The motives behind building partnerships in the FinTech industry largely depend on which side of the table you’re on. For industry players, it’s primarily about expanding their service portfolios. Joint projects make it possible to offer clients comprehensive solutions, even if that means combining the efforts of several companies. The motivation here is clear: business growth and diversification.
For traditional finance and e-commerce, the key driver is access to a new payment method that solves old problems. Cryptocurrency delivers transaction speed, transparency, and an audit trail. It lowers costs by eliminating intermediaries and proves especially effective in cross-border payments, where legacy systems have long been constrained.
Still, it’s critical that partnerships are based on real needs, not on the idea of doing something new for novelty’s sake. When crypto projects move beyond a community of enthusiasts and start addressing concrete business challenges, the motives for collaboration become self-evident.
Partnerships at the Core of the New Financial Ecosystem
How do you see the FinTech industry evolving over the next three to five years? What trends do you expect to dominate?
Over the next 3 to 5 years, regulation and standardization will dominate FinTech, particularly the payments industry. This will inevitably lead to a gradual convergence with traditional finance, as cryptocurrency solutions integrate into established systems and stop being perceived as marginal or experimental.
We’re already seeing regulatory processes in Europe become a driver of growth, where the introduction of rules signals recognition of the industry itself. The U.S. is taking a more open approach, allowing greater experimentation and product development. In both cases, the trend is clear: crypto processing is becoming part of the financial infrastructure.
The impact of neural networks and artificial intelligence deserves special attention. It’s still difficult to predict every form of application, but it’s clear that AI will transform both financial services and user interactions. For example, Cloudflare, a global leader in cloud solutions, recently announced the NET Dollar, a dollar-backed stablecoin designed for use by AI agents. Another tech giant, Google, unveiled the Agent Payments Protocol (AP2), an open framework enabling AI agents to securely execute transactions on behalf of users. Artificial intelligence will influence every segment of the market, including payments.
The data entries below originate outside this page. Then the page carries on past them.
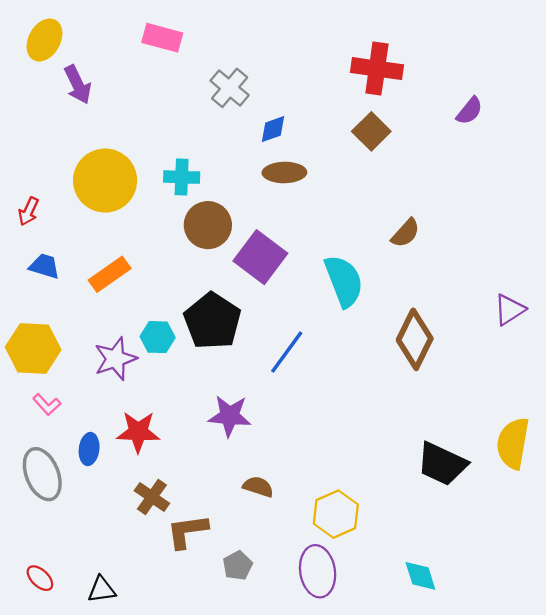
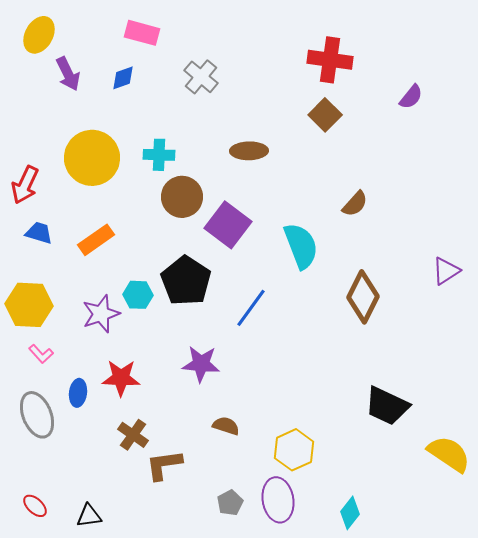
blue diamond: (273, 129) -> (123, 78), moved
red arrow: (29, 211) -> (25, 185), size x1.5
yellow semicircle: (513, 443) -> (449, 454), moved, turned 114
gray pentagon: (238, 566) -> (230, 503), moved
cyan diamond: (420, 576) -> (350, 513), moved, turned 56

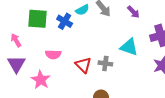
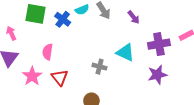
pink semicircle: (53, 54) -> (48, 52), turned 91
red triangle: (83, 65) -> (60, 77), moved

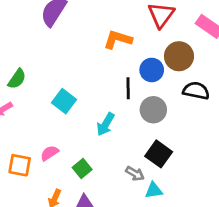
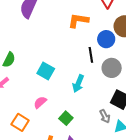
pink semicircle: (49, 153) -> (40, 102), moved
orange square: (20, 165) -> (20, 122), turned 30
gray arrow: (135, 174) -> (105, 116), turned 40

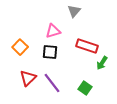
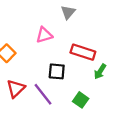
black square: (50, 52) -> (57, 71), moved

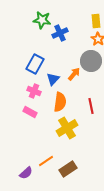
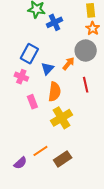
pink cross: (34, 91) -> (21, 77), moved
red line: (91, 106) -> (86, 85), moved
pink rectangle: (30, 112) -> (32, 102), moved, turned 40

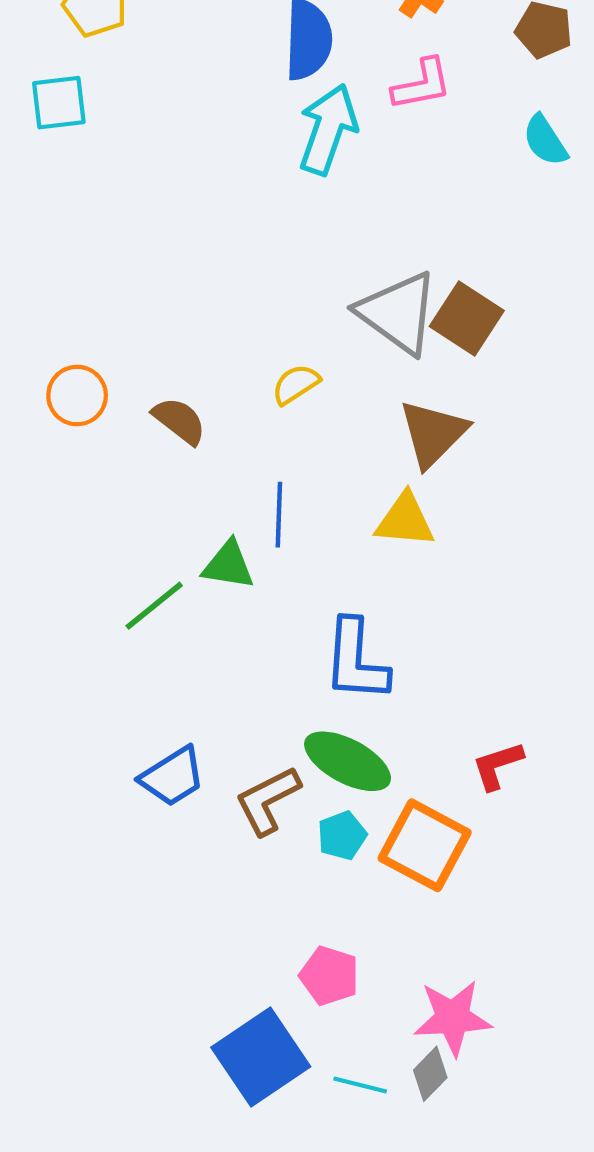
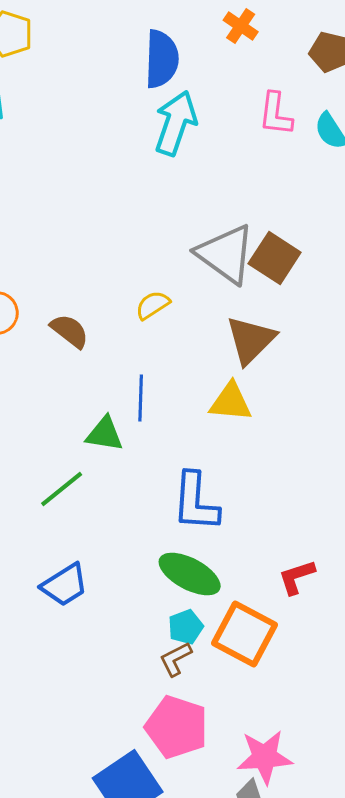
pink L-shape: (422, 84) -> (276, 114), moved, turned 108
green line: (154, 606) -> (62, 489), moved
brown L-shape: (268, 801) -> (176, 659), moved, size x0.7
pink pentagon: (329, 976) -> (177, 727), size x1.5

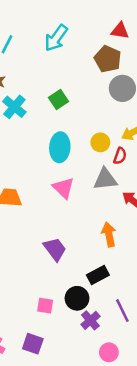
Finally, can you share your thoughts on how Web3 partnerships influence product development? Do they help drive broader adoption of Web3 technologies?
Partnerships have a direct impact on product development. They help filter out solutions that exist “because we can” and focus attention on what the market truly demands. This filter makes products more mature and practical, reducing the risk of creating technology for its own sake.
The most obvious function of cryptocurrency is payments. Payments are what drive the market forward today and serve as the engine of mass adoption. Through partnerships, we can not only advance payment solutions but also integrate them into new ecosystems, from banking providers to international payment networks. This doesn’t just expand our product. It helps set standards for the entire industry.
Partnerships also open doors to more conservative segments of the market. Companies that would never have entered the crypto space on their own begin to view it as part of the financial infrastructure. This is the path to mass adoption—from niche solutions for enthusiasts to products that become an ordinary part of business and daily life.
CoinsPaid is one of the largest and most experienced players in the crypto payments market. Over the past decade, we’ve directly and indirectly helped millions of people use cryptocurrencies for payments. Today, we continue working to eliminate UX barriers and make crypto payments as simple, convenient, and above all, as familiar as traditional payment instruments. That’s where we deliberately invest both money and time. It’s a long road, but we believe such investments are essential for driving mass adoption of crypto.